Zu erledigen >>
- a) Gib aus dem Text zur Datenübernahme den Abschnitt von „Die initiale Datenübernahme“ bis einschließlich „möglichst geschickt vorgeht.“ Wort für Wort aus.
- b) Wie heißt laut dem Text zur Datenübernahme die erstmalige Befüllung, wenn sie aus einem bereits bestehenden PIM-System erfolgt?

Text zur Prüfung >>

────────

Wie man Hürden bei der Datenübernahme in einem PIM-Projekt überwindet
Praxisnahe Empfehlungen zum geschickten Vorgehen bei der Datenübernahme
Wenn man ein neues PIM-System einführt, gilt die Datenübernahme als die größte Hürde. Wenn man geschickt vorgeht, kann man sich die Arbeit wesentlich einfacher machen. Den Begriff „Datenübernahme“ möchte ich etwas genauer umreißen: Es soll dabei sowohl um die einmalige, initiale Datenübernahme gehen als auch um die laufend betriebenen Schnittstellen zu Vorsystemen, insbesondere dem ERP-System.
Die initiale Datenübernahme zur erstmaligen Befüllung kann aus einem bereits bestehenden PIM-System erfolgen – man spricht dann von Datenmigration – oder auf der „grünen Wiese“. Selbst auf der „grünen Wiese“, wenn noch kein PIM-System oder ähnliches vorhanden ist, wird man Datenbestände vorfinden, sei es in Exceldateien, im CMS oder in Dokumenten. Diese Daten, plus der Mediendateien (Bilder, Dokumente, Videos), müssen für den Import in das (neue) PIM-System aufbereitet werden. Und da gibt es natürlich – und auch zu Recht – Befürchtungen, dass der Aufwand einem über den Kopf wächst. Diese Befürchtungen will ich ein Stück weit nehmen, indem ich Möglichkeiten zur Vereinfachung und Beschleunigung der Datenübernahme aufzeige. Allerdings bleibt natürlich Arbeit zu tun, auch wenn man möglichst geschickt vorgeht.

────────

Vorliegende Angaben >>
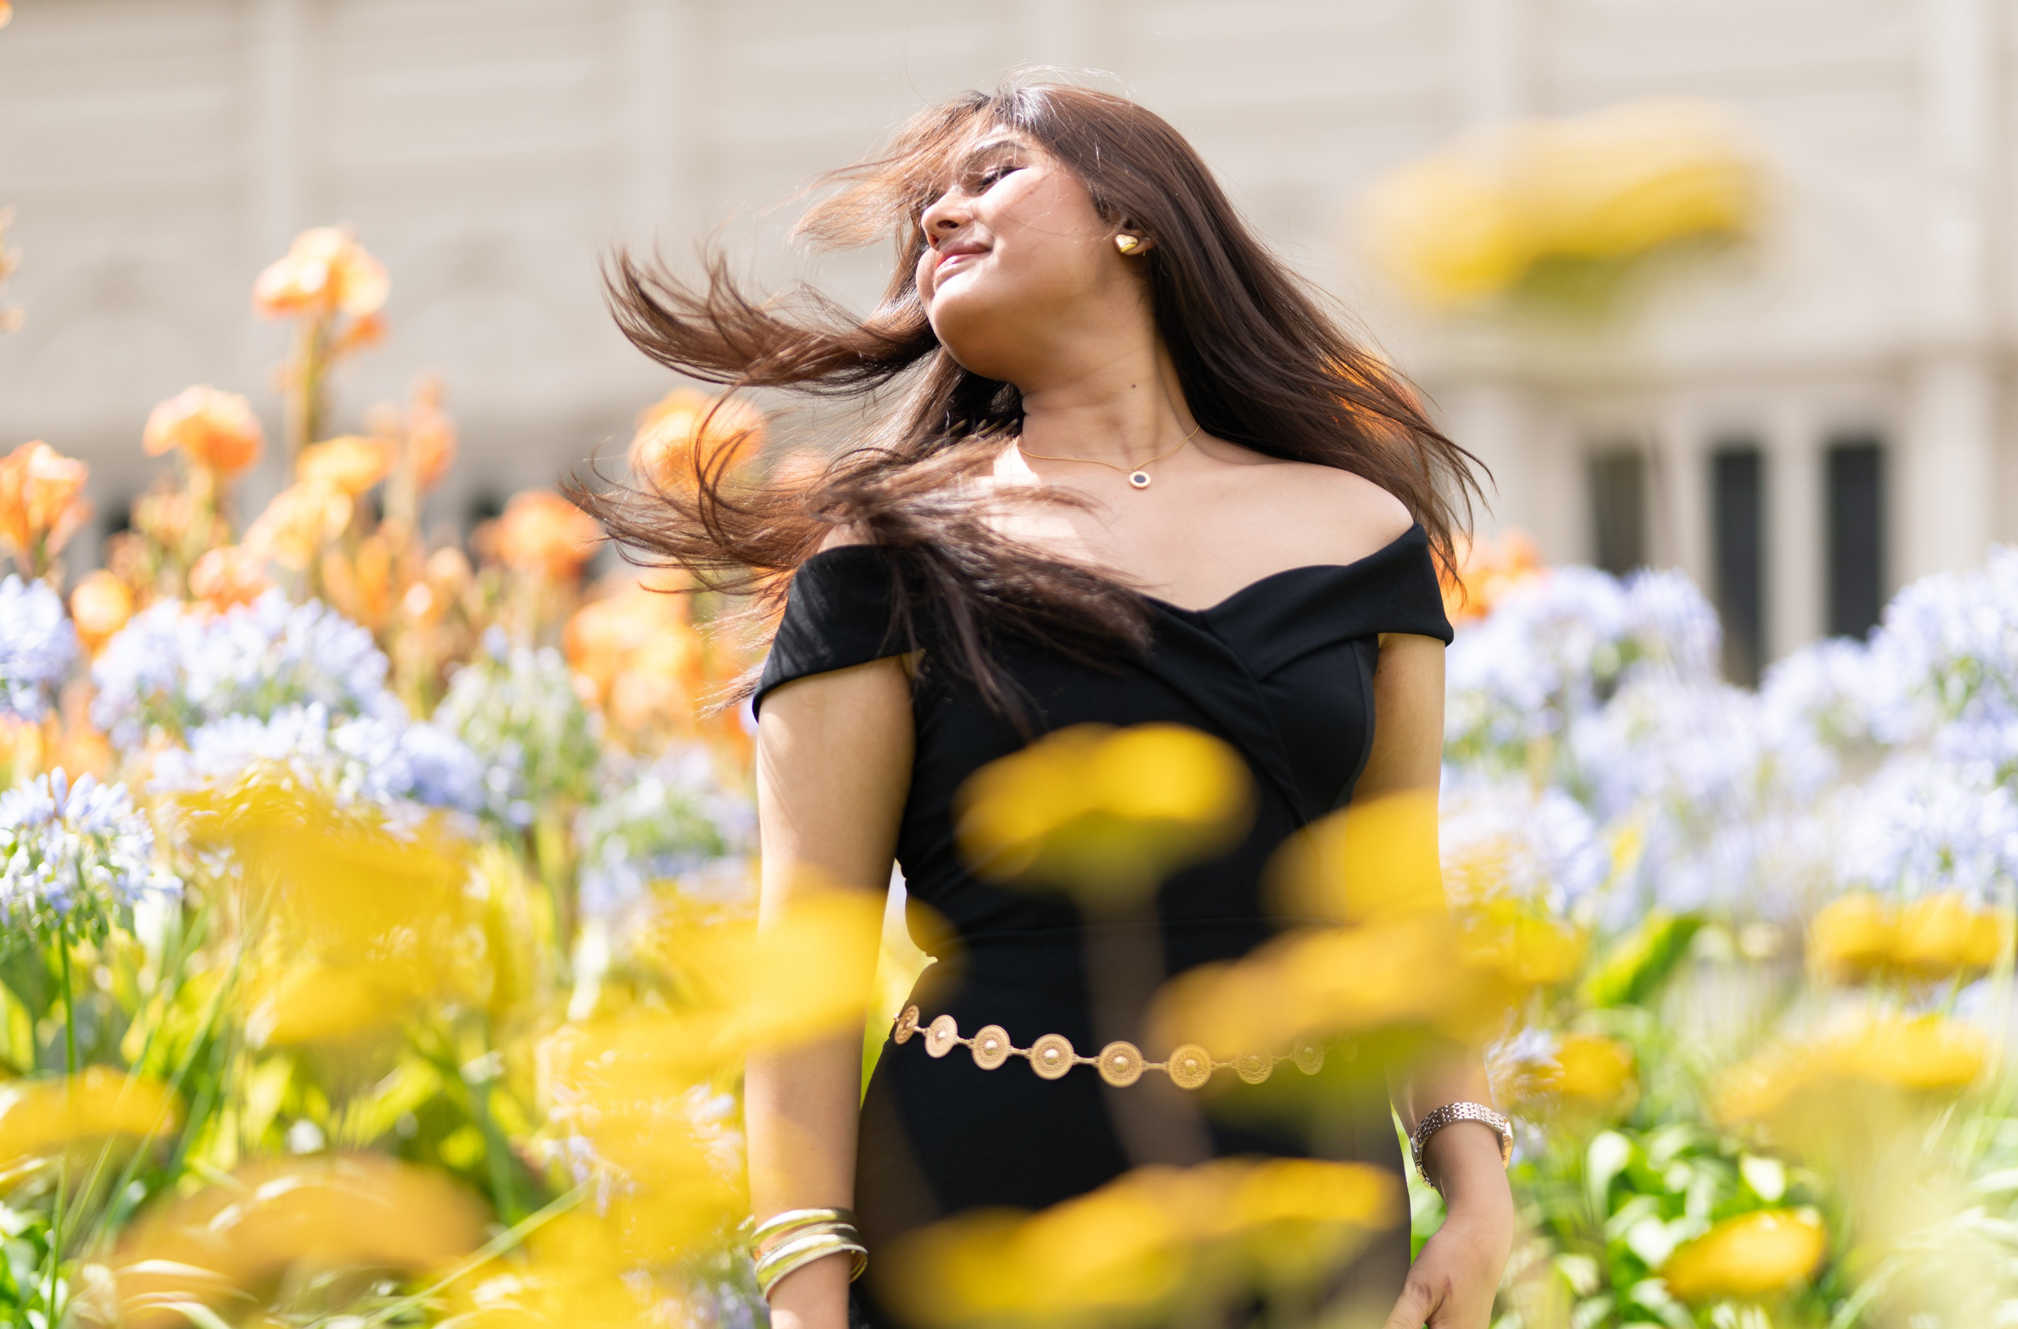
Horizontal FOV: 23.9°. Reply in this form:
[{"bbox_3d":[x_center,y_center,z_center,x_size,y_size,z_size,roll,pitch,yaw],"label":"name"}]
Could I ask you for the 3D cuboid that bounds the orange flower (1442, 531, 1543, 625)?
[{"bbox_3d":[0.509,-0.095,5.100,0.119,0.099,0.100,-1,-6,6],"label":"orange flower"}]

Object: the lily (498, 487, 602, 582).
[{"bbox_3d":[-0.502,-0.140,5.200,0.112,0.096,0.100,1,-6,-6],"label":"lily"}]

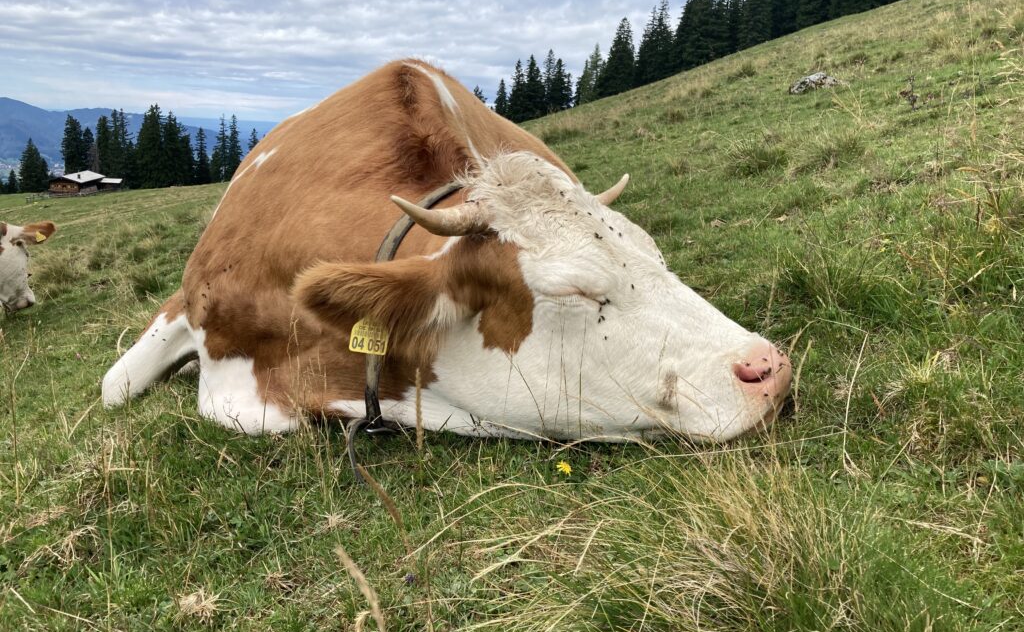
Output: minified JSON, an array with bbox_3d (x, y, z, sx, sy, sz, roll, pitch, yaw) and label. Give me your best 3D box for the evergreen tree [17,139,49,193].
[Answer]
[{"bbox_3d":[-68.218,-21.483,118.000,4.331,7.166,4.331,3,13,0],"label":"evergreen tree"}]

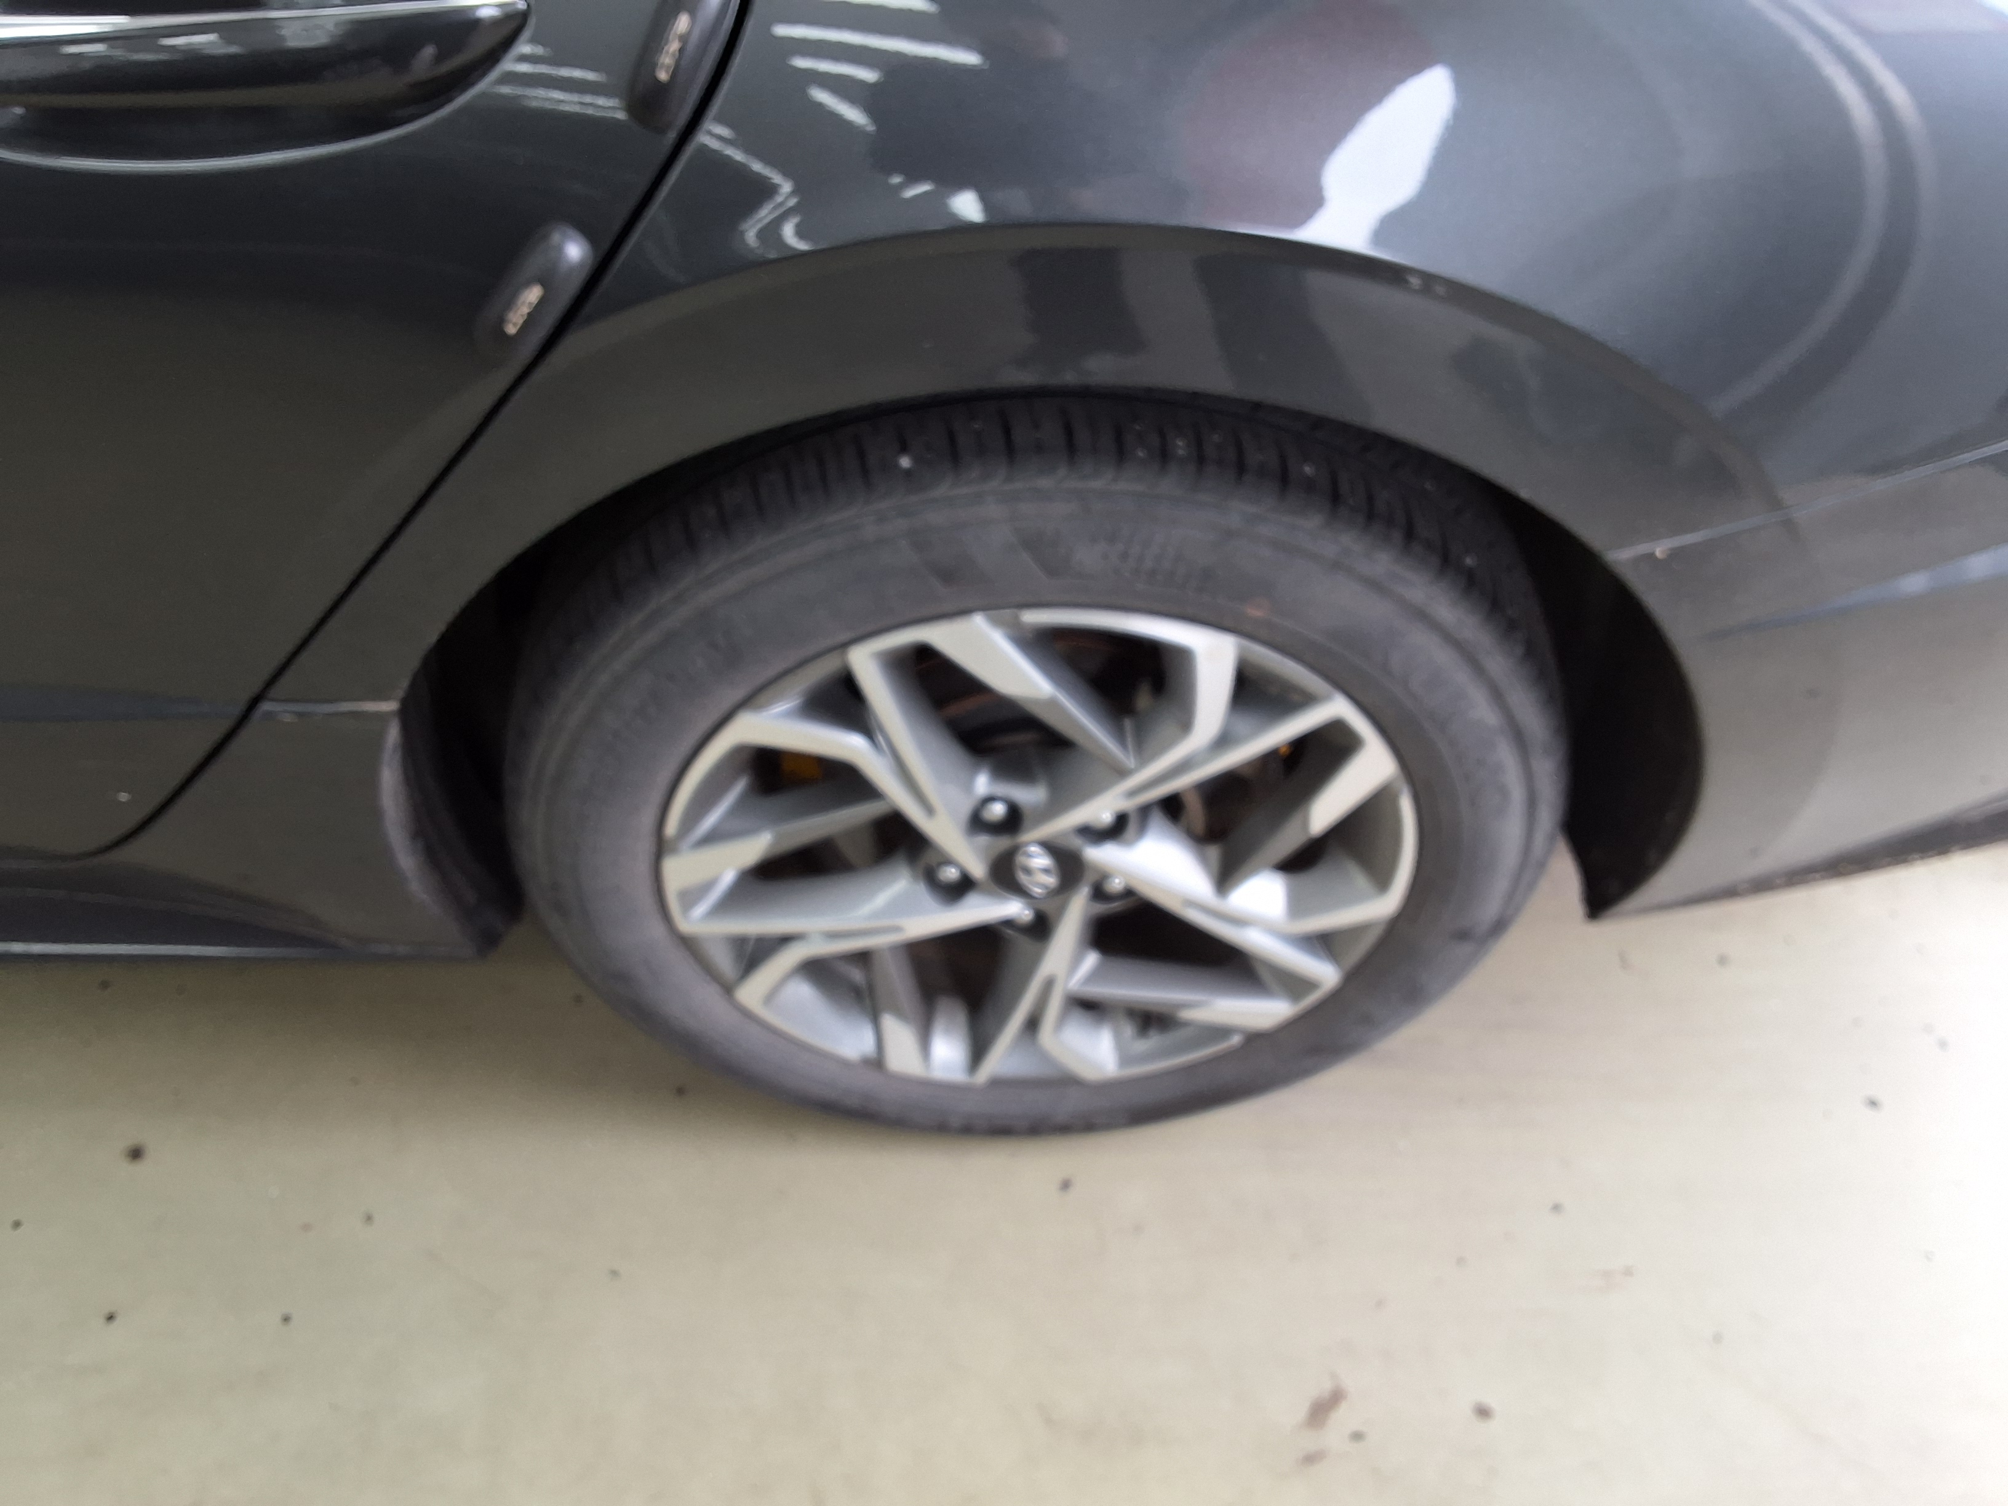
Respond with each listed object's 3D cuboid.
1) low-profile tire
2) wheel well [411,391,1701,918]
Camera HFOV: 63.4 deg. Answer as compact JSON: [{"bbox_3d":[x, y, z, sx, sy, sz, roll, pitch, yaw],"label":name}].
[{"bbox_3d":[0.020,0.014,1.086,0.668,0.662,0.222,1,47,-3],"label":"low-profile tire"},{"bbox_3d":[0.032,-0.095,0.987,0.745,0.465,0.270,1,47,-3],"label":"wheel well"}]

────────

Antworten nacheinander >>
- a)
Die initiale Datenübernahme zur erstmaligen Befüllung kann aus einem bereits bestehenden PIM-System erfolgen – man spricht dann von Datenmigration – oder auf der „grünen Wiese“. Selbst auf der „grünen Wiese“, wenn noch kein PIM-System oder ähnliches vorhanden ist, wird man Datenbestände vorfinden, sei es in Exceldateien, im CMS oder in Dokumenten. Diese Daten, plus der Mediendateien (Bilder, Dokumente, Videos), müssen für den Import in das (neue) PIM-System aufbereitet werden. Und da gibt es natürlich – und auch zu Recht – Befürchtungen, dass der Aufwand einem über den Kopf wächst. Diese Befürchtungen will ich ein Stück weit nehmen, indem ich Möglichkeiten zur Vereinfachung und Beschleunigung der Datenübernahme aufzeige. Allerdings bleibt natürlich Arbeit zu tun, auch wenn man möglichst geschickt vorgeht.

- b) Datenmigration